The one-act, directed by her husband, E.G. Bailey, and playing at the Guthrie Theater's Dowling Studio through Sunday, is a milestone show that keeps company with Ntozake Shange's landmark "For Colored Girls Who've Considered Suicide When the Rainbow Is Enuf" and Kirsten Child's playful "The Bubbly Black Girl Sheds Her Chameleon Skin."

"U/G/L/Y" is not pitched to particular audiences, although it is clearly grounded in Cage's history and the genealogy of strong family women she lays out in the show. Cage is an African-American artist from the rural South, but hers is a broader piece about the psychic costs of beauty standards through the centuries that are now enforced by Hollywood and media. (The production uses video images by Sherine Onukwuwe, including women with bound feet, prodigious behinds and vitiligo.)

Nor is this a bitter rant against the unfairness of it all. In an age of social media self-promotion — over-sharing that sometimes reinforces the archetypes she seeks to escape — "U/G/L/Y" is delivered without affect. This honesty, and some humor, makes it a moving and necessary piece of theater, not simply for the women snapping fingers in agreement at Thursday's preview, but also for all who care to understand.

The enacted stories include one about a young lady who dreams of her Prince Charming (a Mandingo one) before the dream is shattered. Another vignette involves Cage as a silent screen figure, with long, oversized shoes, coming out to entertain. Then there's the woman whose boyfriend would not let her go, and who, three years after they last dated, meets him again with tragic consequences.

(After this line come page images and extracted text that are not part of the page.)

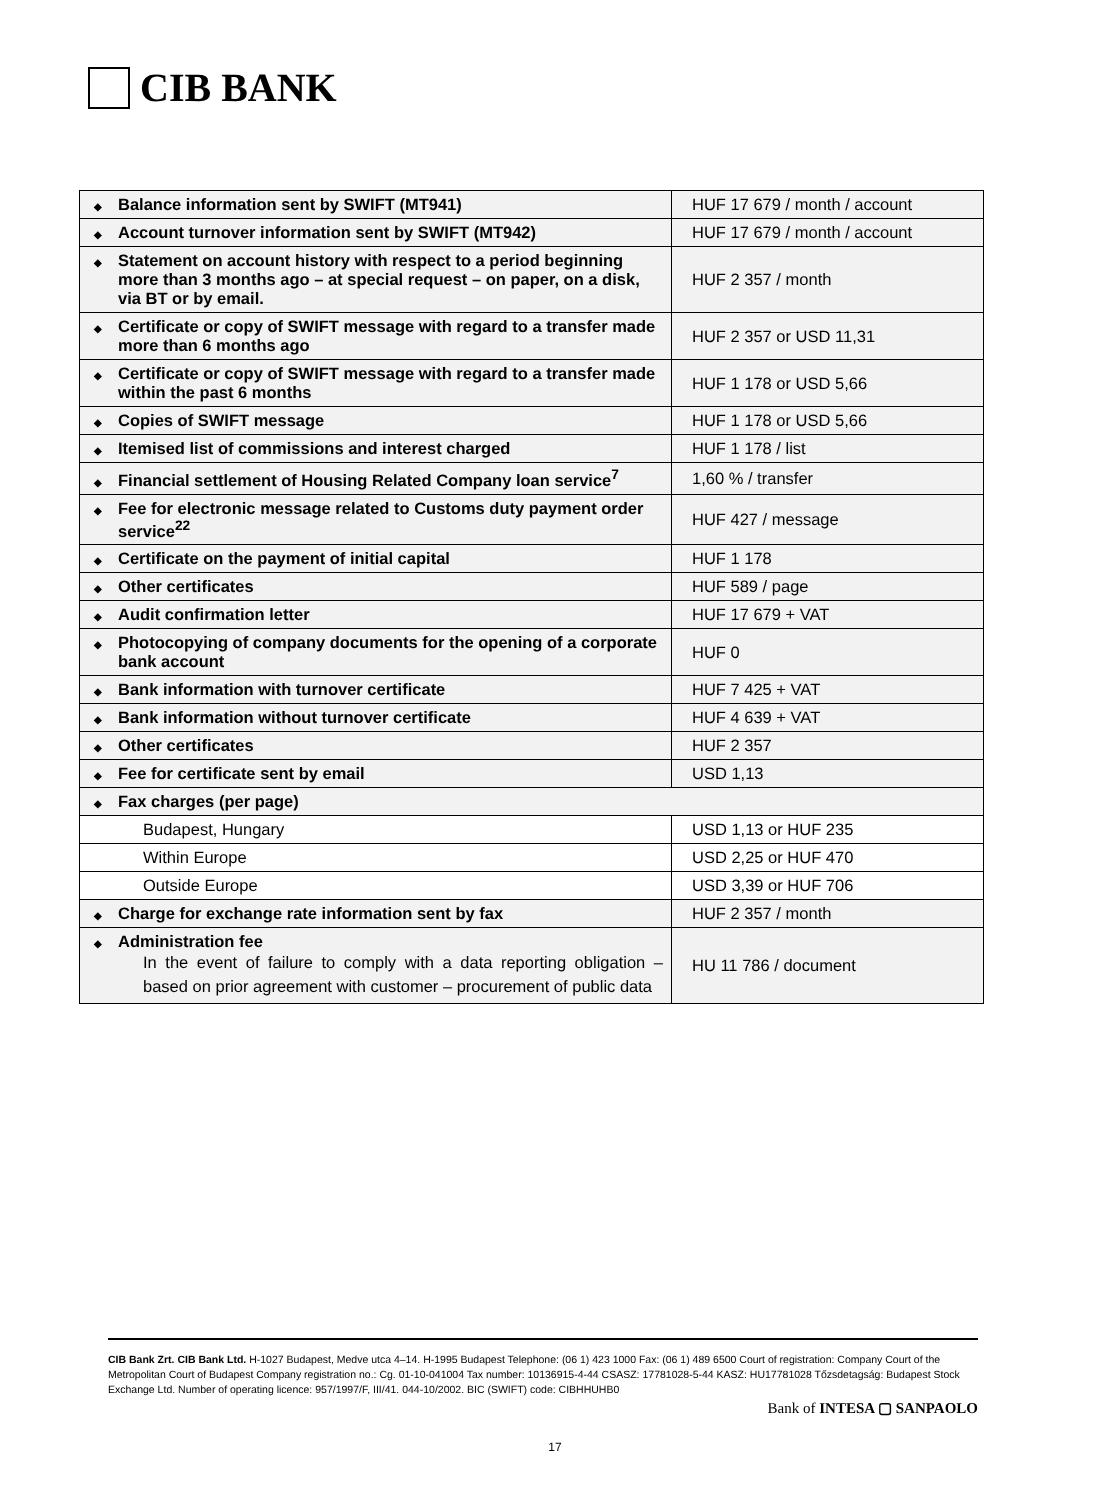CIB BANK
| ◆ Balance information sent by SWIFT (MT941) | HUF 17 679 / month / account |
| ◆ Account turnover information sent by SWIFT (MT942) | HUF 17 679 / month / account |
| ◆ Statement on account history with respect to a period beginning more than 3 months ago – at special request – on paper, on a disk, via BT or by email. | HUF 2 357 / month |
| ◆ Certificate or copy of SWIFT message with regard to a transfer made more than 6 months ago | HUF 2 357 or USD 11,31 |
| ◆ Certificate or copy of SWIFT message with regard to a transfer made within the past 6 months | HUF 1 178 or USD 5,66 |
| ◆ Copies of SWIFT message | HUF 1 178 or USD 5,66 |
| ◆ Itemised list of commissions and interest charged | HUF 1 178 / list |
| ◆ Financial settlement of Housing Related Company loan service<sup>7</sup> | 1,60 % / transfer |
| ◆ Fee for electronic message related to Customs duty payment order service<sup>22</sup> | HUF 427 / message |
| ◆ Certificate on the payment of initial capital | HUF 1 178 |
| ◆ Other certificates | HUF 589 / page |
| ◆ Audit confirmation letter | HUF 17 679 + VAT |
| ◆ Photocopying of company documents for the opening of a corporate bank account | HUF 0 |
| ◆ Bank information with turnover certificate | HUF 7 425 + VAT |
| ◆ Bank information without turnover certificate | HUF 4 639 + VAT |
| ◆ Other certificates | HUF 2 357 |
| ◆ Fee for certificate sent by email | USD 1,13 |
| ◆ Fax charges (per page) | |
| Budapest, Hungary | USD 1,13 or HUF 235 |
| Within Europe | USD 2,25 or HUF 470 |
| Outside Europe | USD 3,39 or HUF 706 |
| ◆ Charge for exchange rate information sent by fax | HUF 2 357 / month |
| ◆ Administration fee In the event of failure to comply with a data reporting obligation – based on prior agreement with customer – procurement of public data | HU 11 786 / document |
CIB Bank Zrt. CIB Bank Ltd. H-1027 Budapest, Medve utca 4–14. H-1995 Budapest Telephone: (06 1) 423 1000 Fax: (06 1) 489 6500 Court of registration: Company Court of the Metropolitan Court of Budapest Company registration no.: Cg. 01-10-041004 Tax number: 10136915-4-44 CSASZ: 17781028-5-44 KASZ: HU17781028 Tőzsdetagság: Budapest Stock Exchange Ltd. Number of operating licence: 957/1997/F, III/41. 044-10/2002. BIC (SWIFT) code: CIBHHUHB0
Bank of INTESA ▢ SANPAOLO
17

Accompanied by violinist Katherine Pehrson, Cage performs on a mostly bare stage that is evocatively lit by Michael Wangen. The two performers have a playful interaction that also points to the occasional levity in a show that begins in the shadows near a shrine of herbs and African masks. There, Cage, under a blanket, rises from the ground. Her movements are labored as she struggles, limb by malformed limb, to shed her wrapping. She could be a mythical creature rising from the sea, or a homeless person waking in Minneapolis.

That image presents a metaphor for the show's themes. What follows is a powerful and, at times, elegantly beautiful exploration of the struggle to be one's true, honest self.